GENETIC DIVERSITY OF UNCINULA NECATOR DETERMINED BY RFLP, PCR AND MATING TYPE
BE STUMMER1, ES SCOTT1, T ZANKER1 and DL WHISSON2
1Department of Crop Protection, The University of Adelaide, Waite Campus, Glen Osmond, SA 5064, Australia; sup>2South Australian Research and Development Institute, Waite Precinct, GPO Box 397, Adelaide, SA 5001, Australia
Background and objectives
Powdery mildew of grapevine, caused by the obligately biotrophic fungus Uncinula necator, is the most economically important disease of grapevines worldwide. U. necator reproduces both sexually and asexually. Ascospores are the main source of primary inoculum for epidemics in New York State, USA, but the origin of primary inoculum in most regions has not been documented. The sexual stage was first recorded in Australia in 1984 and the relative importance of sexual reproduction in initiating infection and in generating new variants is unknown.

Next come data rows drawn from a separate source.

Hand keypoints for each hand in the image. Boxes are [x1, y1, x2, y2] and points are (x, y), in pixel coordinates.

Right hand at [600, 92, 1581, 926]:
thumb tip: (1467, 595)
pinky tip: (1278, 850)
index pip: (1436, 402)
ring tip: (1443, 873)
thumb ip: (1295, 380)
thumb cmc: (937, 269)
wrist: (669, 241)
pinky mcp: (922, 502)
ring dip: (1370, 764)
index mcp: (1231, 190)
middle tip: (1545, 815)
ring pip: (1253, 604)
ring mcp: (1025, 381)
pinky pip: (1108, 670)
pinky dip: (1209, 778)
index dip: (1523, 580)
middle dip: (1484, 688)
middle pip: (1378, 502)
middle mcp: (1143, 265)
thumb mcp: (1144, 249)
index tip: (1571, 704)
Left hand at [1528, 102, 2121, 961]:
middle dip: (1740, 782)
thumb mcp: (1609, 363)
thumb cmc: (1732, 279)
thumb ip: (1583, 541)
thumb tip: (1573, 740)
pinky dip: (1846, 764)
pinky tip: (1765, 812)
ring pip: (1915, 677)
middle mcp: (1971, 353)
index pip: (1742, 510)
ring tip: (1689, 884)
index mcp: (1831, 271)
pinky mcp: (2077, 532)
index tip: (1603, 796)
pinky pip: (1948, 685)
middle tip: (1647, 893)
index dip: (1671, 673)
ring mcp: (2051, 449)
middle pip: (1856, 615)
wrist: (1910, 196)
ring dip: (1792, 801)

Our aim is to characterize the fungus using molecular and phenotypic markers to identify haplotypes (clonal lines) and to assess genetic diversity and relatedness among individuals. This information will further our understanding of factors affecting the genetic structure of U. necator populations.
Materials and methods
Samples were obtained from nine viticultural regions across southern Australia and established in vitro, as described previously [1,2]. Isolates were characterized using U. necator specific clones (one single-locus and four multi-locus) as RFLP probes. Four primers (mini and microsatellite and intron-splice junction) were used to amplify conidial DNA in PCR experiments. Genetic similarities were calculated between all pairs of isolates. A total of 59 RFLP and 27 PCR bands were scored. Phenograms of genetic similarity for the combined RFLP and PCR data were generated using UPGMA. The Shannon index (D1=[-Spi.lnpi]/lnN) was used to describe diversity for RFLP and PCR haplotypes.
Results and conclusions
Mating types are present in this collection at a ratio of 1:1 (Mat+:Mat-). The RFLP and PCR markers detected DNA polymorphisms among our collection of isolates. Phenetic analyses of banding pattern similarity coefficients revealed two broad groups sharing an average overall similarity of 40%. Most of the variation was detected within Group 1 isolates, comprising both mating types. In comparison, few differences were detected among Group 2 isolates, all of which are Mat+. Genetic variation is evident between and within viticultural regions. Individual haplotypes occur multiple times, are not restricted to any one viticultural region and, therefore, may have been introduced on infected grapevine material or via wind dispersal. Among a subset of 44 isolates, RFLP markers detected 34 different haplotypes and a corresponding diversity index of D'=0.85. In comparison, 15 phenotypes were resolved with the PCR system, resulting in a much lower diversity index of D'=0.59. The overall diversity of combined RFLP and PCR haplotypes was D'=0.88, distinguishing 37 different isolates. These results demonstrate that the RFLP probes detected higher levels of diversity than the PCR primers and highlight the need for using a range of markers for diversity studies. Future population studies will provide information on factors which affect the distribution and evolution of pathogen populations, and contribute to the development of strategies for sustainable disease control.
1. Evans KJ, Whisson DL, Scott ES, 1996. Mycological Research 100, 675-80.
2. Evans KJ, Whisson DL, Stummer BE, Scott ES. 1997. Mycological Research 101, 923-32.